El capitán Ellis -especie de hada feroz- había sacado del cajón de su escritorio un nombramiento de capitán casi tan milagrosamente como en un cuento de hadas. Pero un mando es una idea abstracta, y sólo me pareció una maravilla de segundo orden, hasta que hube entrevisto como en un relámpago que implicaba la existencia concreta de un barco.

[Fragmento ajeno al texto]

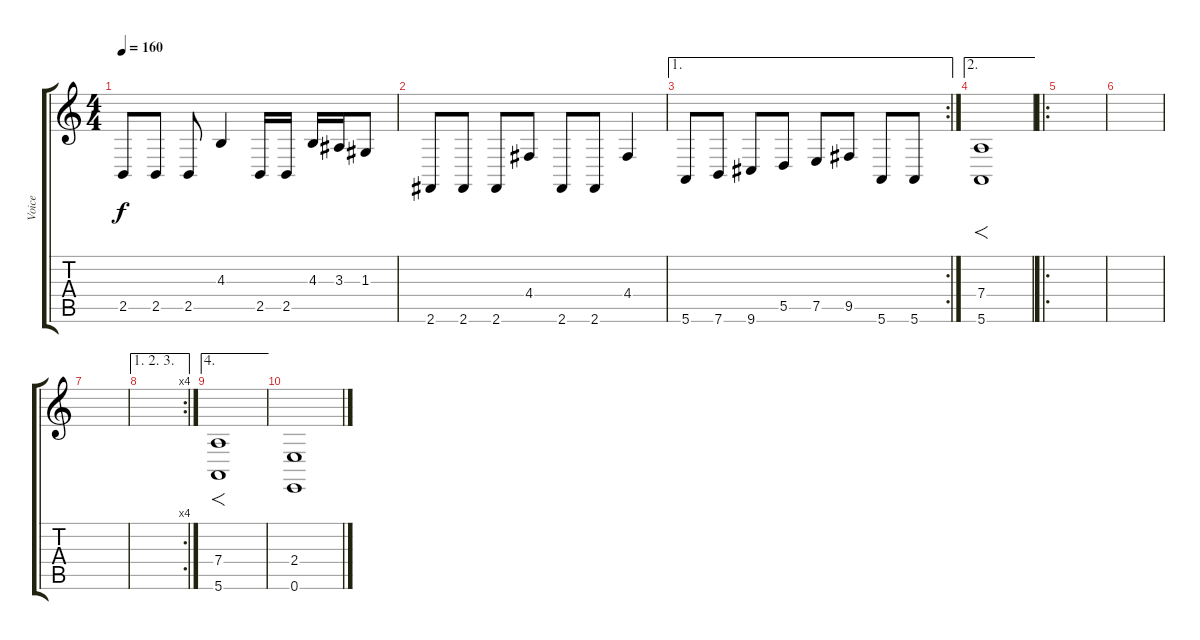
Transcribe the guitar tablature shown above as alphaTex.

\track ("Voice" "Voice") {instrument lead5charang}
\staff {score tabs}
\tuning (E4 B3 G3 D3 A2 E2) {hide}
\ts (4 4)
\tempo 160
\clef g2
\ks c
2.5.8{dy f} 2.5.8 2.5.8 4.3.4 2.5.16 2.5.16 4.3.16 3.3.16 1.3.8 |
2.6.8 2.6.8 2.6.8 4.4.8 2.6.8 2.6.8 4.4.4 |
\ae 1
\rc 2
5.6.8 7.6.8 9.6.8 5.5.8 7.5.8 9.5.8 5.6.8 5.6.8 |
\ae 2
(7.4 5.6).1{f} |
\ro
|
|
|
\ae (1 2 3)
\rc 4
|
\ae 4
(7.4 5.6).1{f} |
(2.4 0.6).1
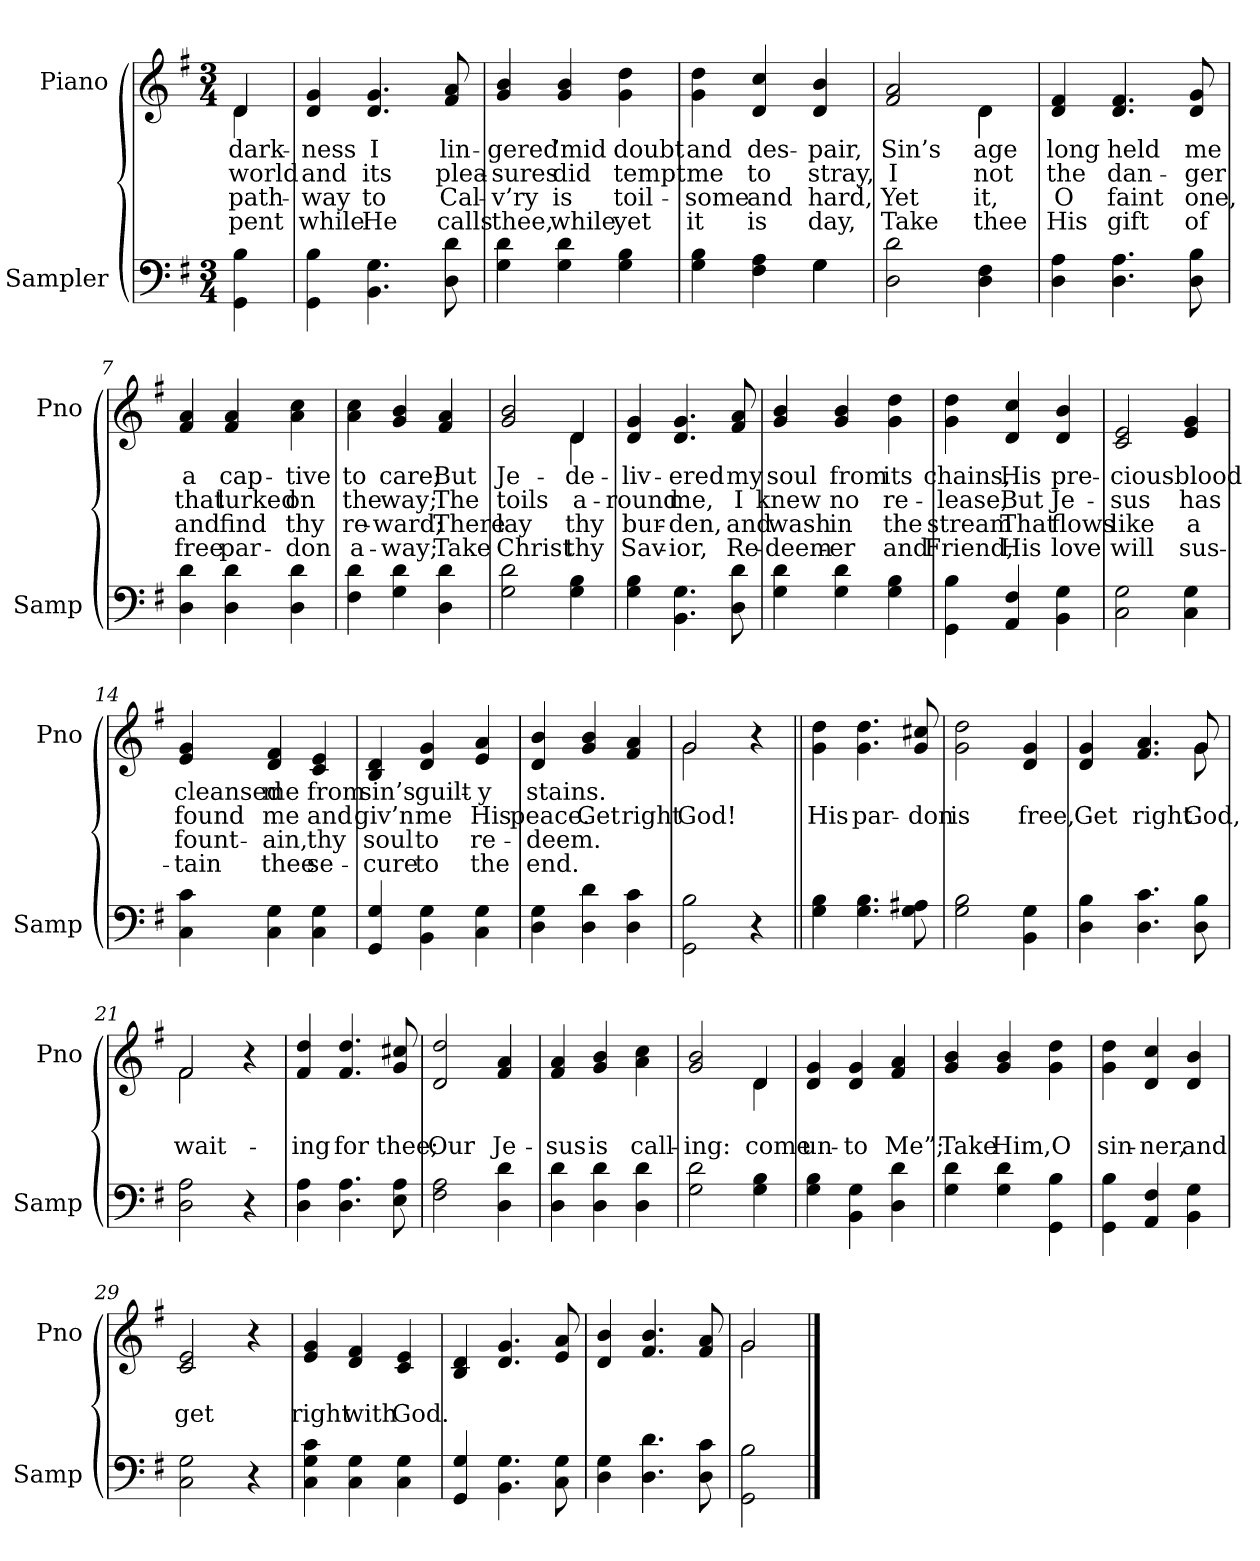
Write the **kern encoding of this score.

**kern	**kern	**text	**text	**text	**text
*part2	*part1	*part1	*part1	*part1	*part1
*staff2	*staff1	*staff1	*staff1	*staff1	*staff1
*I"Sampler	*I"Piano	*	*	*	*
*I'Samp	*I'Pno	*	*	*	*
*clefF4	*clefG2	*	*	*	*
*k[f#]	*k[f#]	*	*	*	*
*G:	*G:	*	*	*	*
*M3/4	*M3/4	*	*	*	*
=1	=1	=1	=1	=1	=1
*	*^	*	*	*	*
4GG 4B	4d/	4d	dark-	world	path-	-pent
*	*v	*v	*	*	*	*
=2	=2	=2	=2	=2	=2
4GG 4B	4d 4g	-ness	and	-way	while
4.BB 4.G	4.d 4.g	I	its	to	He
8D 8d	8f# 8a	lin-	plea-	Cal-	calls
=3	=3	=3	=3	=3	=3
4G 4d	4g 4b	-gered	-sures	-v’ry	thee,
4G 4d	4g 4b	’mid	did	is	while
4G 4B	4g 4dd	doubt	tempt	toil-	yet
=4	=4	=4	=4	=4	=4
*^	*	*	*	*	*
4G 4B	2ryy	4g 4dd	and	me	-some	it
4F# 4A	.	4d 4cc	des-	to	and	is
4G\	4G	4d 4b	-pair,	stray,	hard,	day,
*v	*v	*	*	*	*	*
=5	=5	=5	=5	=5	=5
*	*^	*	*	*	*
2D 2d	2f# 2a	2ryy	Sin’s	I	Yet	Take
4D 4F#	4d\	4d	-age	not	it,	thee
*	*v	*v	*	*	*	*
=6	=6	=6	=6	=6	=6
4D 4A	4d 4f#	long	the	O	His
4.D 4.A	4.d 4.f#	held	dan-	faint	gift
8D 8B	8d 8g	me	-ger	one,	of
=7	=7	=7	=7	=7	=7
4D 4d	4f# 4a	a	that	and	free
4D 4d	4f# 4a	cap-	lurked	find	par-
4D 4d	4a 4cc	-tive	on	thy	-don
=8	=8	=8	=8	=8	=8
4F# 4d	4a 4cc	to	the	re-	a-
4G 4d	4g 4b	care;	way;	-ward;	-way;
4D 4d	4f# 4a	But	The	There	Take
=9	=9	=9	=9	=9	=9
*	*^	*	*	*	*
2G 2d	2g 2b	2ryy	Je-	toils	lay	Christ
4G 4B	4d/	4d	de-	a-	thy	thy
*	*v	*v	*	*	*	*
=10	=10	=10	=10	=10	=10
4G 4B	4d 4g	-liv-	-round	bur-	Sav-
4.BB 4.G	4.d 4.g	-ered	me,	-den,	-ior,
8D 8d	8f# 8a	my	I	and	Re-
=11	=11	=11	=11	=11	=11
4G 4d	4g 4b	soul	knew	wash	-deem-
4G 4d	4g 4b	from	no	in	-er
4G 4B	4g 4dd	its	re-	the	and
=12	=12	=12	=12	=12	=12
4GG 4B	4g 4dd	chains,	-lease,	stream	Friend,
4AA 4F#	4d 4cc	His	But	That	His
4BB 4G	4d 4b	pre-	Je-	flows	love
=13	=13	=13	=13	=13	=13
2C 2G	2c 2e	-cious	-sus	like	will
4C 4G	4e 4g	blood	has	a	sus-
=14	=14	=14	=14	=14	=14
4C 4c	4e 4g	cleansed	found	fount-	-tain
4C 4G	4d 4f#	me	me	-ain,	thee
4C 4G	4c 4e	from	and	thy	se-
=15	=15	=15	=15	=15	=15
4GG 4G	4B 4d	sin’s	giv’n	soul	-cure
4BB 4G	4d 4g	guilt-	me	to	to
4C 4G	4e 4a	-y	His	re-	the
=16	=16	=16	=16	=16	=16
4D 4G	4d 4b	stains.	peace.	-deem.	end.
4D 4d	4g 4b	.	Get	.	.
4D 4c	4f# 4a	.	right	.	.
=17	=17	=17	=17	=17	=17
*	*^	*	*	*	*
2GG 2B	2g/	2g	.	God!	.	.
4r	4r	4ryy	.	.	.	.
=18||	=18||	=18||	=18||	=18||	=18||	=18||
!	!LO:TX:t=Refrain	!	!	!	!	!
*	*v	*v	*	*	*	*
4G 4B	4g 4dd	.	His	.	.
4.G 4.B	4.g 4.dd	.	par-	.	.
8G 8A#X	8g 8cc#X	.	-don	.	.
=19	=19	=19	=19	=19	=19
2G 2B	2g 2dd	.	is	.	.
4BB 4G	4d 4g	.	free,	.	.
=20	=20	=20	=20	=20	=20
*	*^	*	*	*	*
4D 4B	4d 4g	8ryy	.	Get	.	.
*	*v	*v	*	*	*	*
4.D 4.c	4.f# 4.a	.	right	.	.
*	*^	*	*	*	*
8D 8B	8g/	8g	.	God,	.	.
=21	=21	=21	=21	=21	=21	=21
2D 2A	2f#/	2f#	.	wait-	.	.
4r	4r	4ryy	.	.	.	.
*	*v	*v	*	*	*	*
=22	=22	=22	=22	=22	=22
4D 4A	4f# 4dd	.	-ing	.	.
4.D 4.A	4.f# 4.dd	.	for	.	.
8E 8A	8g 8cc#X	.	thee;	.	.
=23	=23	=23	=23	=23	=23
2F# 2A	2d 2dd	.	Our	.	.
4D 4d	4f# 4a	.	Je-	.	.
=24	=24	=24	=24	=24	=24
4D 4d	4f# 4a	.	-sus	.	.
4D 4d	4g 4b	.	is	.	.
4D 4d	4a 4cc	.	call-	.	.
=25	=25	=25	=25	=25	=25
*	*^	*	*	*	*
2G 2d	2g 2b	2ryy	.	-ing:	.	.
4G 4B	4d/	4d	.	come	.	.
*	*v	*v	*	*	*	*
=26	=26	=26	=26	=26	=26
4G 4B	4d 4g	.	un-	.	.
4BB 4G	4d 4g	.	-to	.	.
4D 4d	4f# 4a	.	Me”;	.	.
=27	=27	=27	=27	=27	=27
4G 4d	4g 4b	.	Take	.	.
4G 4d	4g 4b	.	Him,	.	.
4GG 4B	4g 4dd	.	O	.	.
=28	=28	=28	=28	=28	=28
4GG 4B	4g 4dd	.	sin-	.	.
4AA 4F#	4d 4cc	.	-ner,	.	.
4BB 4G	4d 4b	.	and	.	.
=29	=29	=29	=29	=29	=29
2C 2G	2c 2e	.	get	.	.
4r	4r	.	.	.	.
=30	=30	=30	=30	=30	=30
4C 4G 4c	4e 4g	.	right	.	.
4C 4G	4d 4f#	.	with	.	.
4C 4G	4c 4e	.	God.	.	.
=31	=31	=31	=31	=31	=31
4GG 4G	4B 4d	.	.	.	.
4.BB 4.G	4.d 4.g	.	.	.	.
8C 8G	8e 8a	.	.	.	.
=32	=32	=32	=32	=32	=32
4D 4G	4d 4b	.	.	.	.
4.D 4.d	4.f# 4.b	.	.	.	.
8D 8c	8f# 8a	.	.	.	.
=33	=33	=33	=33	=33	=33
*	*^	*	*	*	*
2GG 2B	2g/	2g	.	.	.	.
*	*v	*v	*	*	*	*
==	==	==	==	==	==
*-	*-	*-	*-	*-	*-
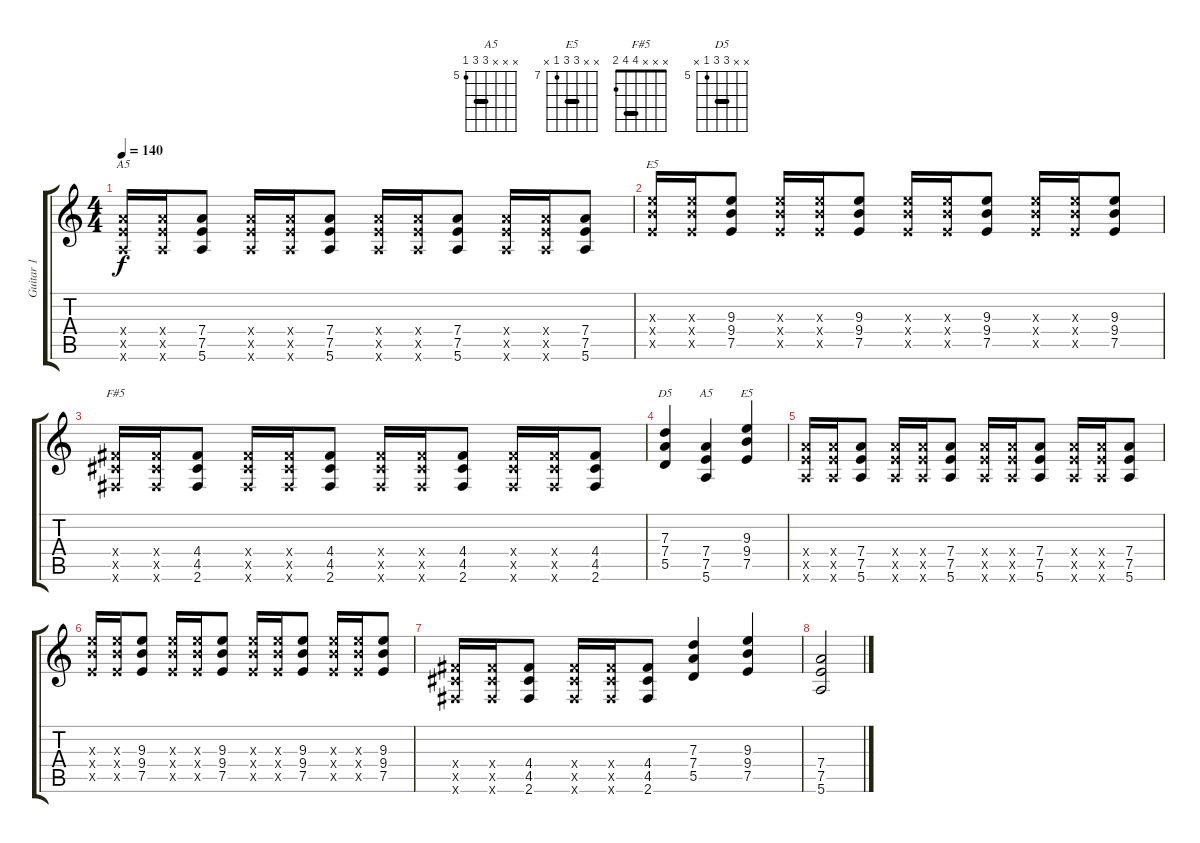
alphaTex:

\track ("Guitar 1" "Guitar 1") {instrument overdrivenguitar}
\staff {score tabs}
\tuning (E4 B3 G3 D3 A2 E2) {hide}
\chord ("A5" x x 2 2 0 x) {barre 2}
\chord ("E5" x x x 2 2 0) {barre 2}
\chord ("F#5" x x x 4 4 2) {barre 4}
\chord ("D5" x x 7 7 5 x) {firstfret 5 barre 7}
\chord ("A5" x x x 7 7 5) {firstfret 5 barre 7}
\chord ("E5" x x 9 9 7 x) {firstfret 7 barre 9}
\ts (4 4)
\tempo 140
\clef g2
\ks c
(7.4{x} 7.5{x} 5.6{x}).16{ch "A5" dy f} (7.4{x} 7.5{x} 5.6{x}).16 (7.4 7.5 5.6).8 (7.4{x} 7.5{x} 5.6{x}).16 (7.4{x} 7.5{x} 5.6{x}).16 (7.4 7.5 5.6).8 (7.4{x} 7.5{x} 5.6{x}).16 (7.4{x} 7.5{x} 5.6{x}).16 (7.4 7.5 5.6).8 (7.4{x} 7.5{x} 5.6{x}).16 (7.4{x} 7.5{x} 5.6{x}).16 (7.4 7.5 5.6).8 |
(9.3{x} 9.4{x} 7.5{x}).16{ch "E5"} (9.3{x} 9.4{x} 7.5{x}).16 (9.3 9.4 7.5).8 (9.3{x} 9.4{x} 7.5{x}).16 (9.3{x} 9.4{x} 7.5{x}).16 (9.3 9.4 7.5).8 (9.3{x} 9.4{x} 7.5{x}).16 (9.3{x} 9.4{x} 7.5{x}).16 (9.3 9.4 7.5).8 (9.3{x} 9.4{x} 7.5{x}).16 (9.3{x} 9.4{x} 7.5{x}).16 (9.3 9.4 7.5).8 |
(4.4{x} 4.5{x} 2.6{x}).16{ch "F#5"} (4.4{x} 4.5{x} 2.6{x}).16 (4.4 4.5 2.6).8 (4.4{x} 4.5{x} 2.6{x}).16 (4.4{x} 4.5{x} 2.6{x}).16 (4.4 4.5 2.6).8 (4.4{x} 4.5{x} 2.6{x}).16 (4.4{x} 4.5{x} 2.6{x}).16 (4.4 4.5 2.6).8 (4.4{x} 4.5{x} 2.6{x}).16 (4.4{x} 4.5{x} 2.6{x}).16 (4.4 4.5 2.6).8 |
(7.3 7.4 5.5).4{ch "D5"} (7.4 7.5 5.6).4{ch "A5"} (9.3 9.4 7.5).4{ch "E5"} |
(7.4{x} 7.5{x} 5.6{x}).16 (7.4{x} 7.5{x} 5.6{x}).16 (7.4 7.5 5.6).8 (7.4{x} 7.5{x} 5.6{x}).16 (7.4{x} 7.5{x} 5.6{x}).16 (7.4 7.5 5.6).8 (7.4{x} 7.5{x} 5.6{x}).16 (7.4{x} 7.5{x} 5.6{x}).16 (7.4 7.5 5.6).8 (7.4{x} 7.5{x} 5.6{x}).16 (7.4{x} 7.5{x} 5.6{x}).16 (7.4 7.5 5.6).8 |
(9.3{x} 9.4{x} 7.5{x}).16 (9.3{x} 9.4{x} 7.5{x}).16 (9.3 9.4 7.5).8 (9.3{x} 9.4{x} 7.5{x}).16 (9.3{x} 9.4{x} 7.5{x}).16 (9.3 9.4 7.5).8 (9.3{x} 9.4{x} 7.5{x}).16 (9.3{x} 9.4{x} 7.5{x}).16 (9.3 9.4 7.5).8 (9.3{x} 9.4{x} 7.5{x}).16 (9.3{x} 9.4{x} 7.5{x}).16 (9.3 9.4 7.5).8 |
(4.4{x} 4.5{x} 2.6{x}).16 (4.4{x} 4.5{x} 2.6{x}).16 (4.4 4.5 2.6).8 (4.4{x} 4.5{x} 2.6{x}).16 (4.4{x} 4.5{x} 2.6{x}).16 (4.4 4.5 2.6).8 (7.3 7.4 5.5).4 (9.3 9.4 7.5).4 |
(7.4 7.5 5.6).2
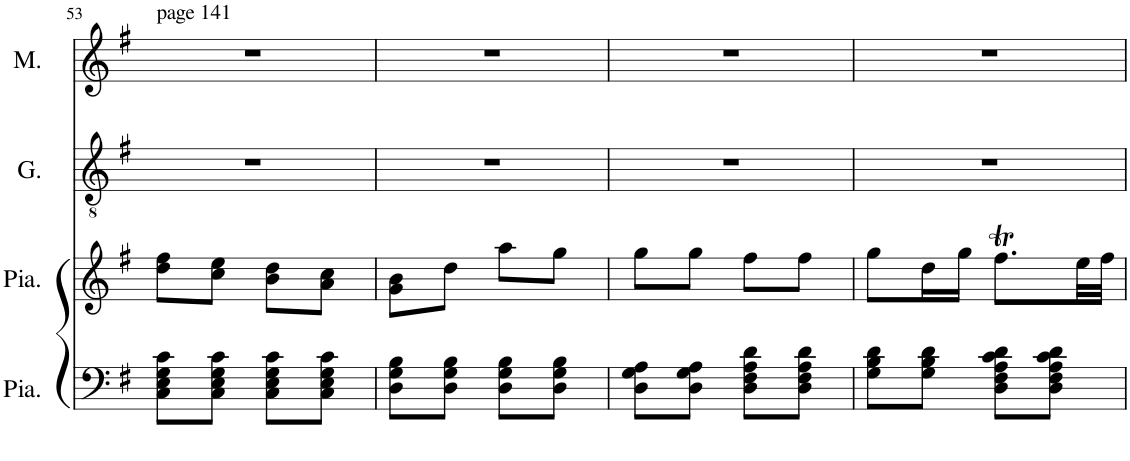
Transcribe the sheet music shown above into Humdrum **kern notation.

**kern	**kern	**kern	**kern	**kern	**kern	**kern
*part7	*part6	*part5	*part4	*part3	*part2	*part1
*staff7	*staff6	*staff5	*staff4	*staff3	*staff2	*staff1
*I"Piano	*I"Piano	*I"Basses	*I"Ténors	*I"Sopranis	*I"Galuchet	*I"Malaga
*I'Pia.	*I'Pia.	*I'B.	*I'T.	*I'S.	*I'G.	*I'M.
!!LO:PB:g=z
*clefF4	*clefG2	*clefF4	*clefGv2	*clefG2	*clefGv2	*clefG2
*	*	*	*Trd4c7	*	*Trd8c14	*
*k[f#]	*k[f#]	*k[f#]	*k[f#]	*k[f#]	*k[f#]	*k[f#]
*M2/4	*M2/4	*M2/4	*M2/4	*M2/4	*M2/4	*M2/4
=53	=53	=53	=53	=53	=53	=53
!	!	!	!	!	!	!LO:TX:a:t=page 141
8C\ 8E\ 8G\ 8c\L	8dd\ 8ff#\L	4C	8d\ 8f#\L	8dd\ 8ff#\L	2r	2r
8C\ 8E\ 8G\ 8c\J	8cc\ 8ee\J	.	8c\ 8e\J	8cc\ 8ee\J	.	.
8C\ 8E\ 8G\ 8c\L	8b\ 8dd\L	4C	8B\ 8d\L	8b\ 8dd\L	.	.
8C\ 8E\ 8G\ 8c\J	8a\ 8cc\J	.	8A\ 8c\J	8a\ 8cc\J	.	.
=54	=54	=54	=54	=54	=54	=54
8D\ 8G\ 8B\L	8g\ 8b\L	4D	4G 4B	4g 4b	2r	2r
8D\ 8G\ 8B\J	8dd\J	.	.	.	.	.
8D\ 8G\ 8B\L	8aa\L	4D	4B 4d	4b 4dd	.	.
8D\ 8G\ 8B\J	8gg\J	.	.	.	.	.
=55	=55	=55	=55	=55	=55	=55
8D\ 8G\ 8A\L	8gg\L	4D	4A 4g	4cc 4gg	2r	2r
8D\ 8G\ 8A\J	8gg\J	.	.	.	.	.
8D\ 8F#\ 8A\ 8d\L	8ff#\L	4D	4A 4f#	4cc 4ff#	.	.
8D\ 8F#\ 8A\ 8d\J	8ff#\J	.	.	.	.	.
=56	=56	=56	=56	=56	=56	=56
8G\ 8B\ 8d\L	8gg\L	4G	4A 4g	4b 4gg	2r	2r
8G\ 8B\ 8d\J	16dd\L	.	.	.	.	.
.	16gg\JJ	.	.	.	.	.
8D\ 8F#\ 8A\ 8c\ 8d\L	8.ff#t\L	8r	8r	8r	.	.
8D\ 8F#\ 8A\ 8c\ 8d\J	.	8D	8d 8f#	8a 8ff#	.	.
.	32ee\LL	.	.	.	.	.
.	32ff#\JJJ	.	.	.	.	.
=	=	=	=	=	=	=
*-	*-	*-	*-	*-	*-	*-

¡Un barco! ¡Mi barco! Aquel barco era mío; la posesión y custodia de él me pertenecía más absolutamente que ninguna otra cosa en el mundo; él iba a ser el objeto de mi responsabilidad y devoción; me esperaba allá lejos, encadenado por un sortilegio, incapaz de moverse, de vivir, de recorrer el mundo hasta que yo no hubiese llegado -semejante a una princesa encantada-. Su llamamiento me había venido del cielo, en cierto modo. Yo jamás había sospechado su existencia; ignoraba su aspecto; apenas había oído su nombre y, sin embargo, he aquí que estábamos ya indisolublemente unidos para una cierta porción de nuestro futuro, destinados a hundirnos o a navegar juntos.

Una pasión súbita, hecha de ávida impaciencia, corrió de repente por mis venas y despertó en mí una sensación de vida intensa que hasta entonces había ignorado y que no he vuelto a experimentar después.

Entonces descubrí hasta qué punto era yo marino de corazón, de pensamiento y, por así decirlo, físicamente; un hombre que sólo se interesaba por el mar y los barcos: el mar, el único mundo que contaba, y los barcos, piedra de toque de la virilidad, del temperamento, del valor y la fidelidad… y del amor.

Fue un momento delicioso; un momento único. Me puse de pie en un salto y durante un largo rato caminé arriba y abajo por la habitación. No obstante, cuando pasé al comedor, ya había recobrado el dominio de mí mismo. Una 'completa inapetencia era la única huella que quedaba de mi agitación.

Tras declarar mi intención de trasladarme a pie al muelle, en vez de hacerlo en coche, el desgraciado administrador -preciso es reconocerlo- dio pruebas de gran actividad, buscando a los culis que debían transportar mi equipaje. Partieron al fin, llevando todo lo que me pertenecía -a excepción de un poco de dinero que llevaba en el bolsillo- colgado de una larga pértiga. El capitán Giles se ofreció a acompañarme.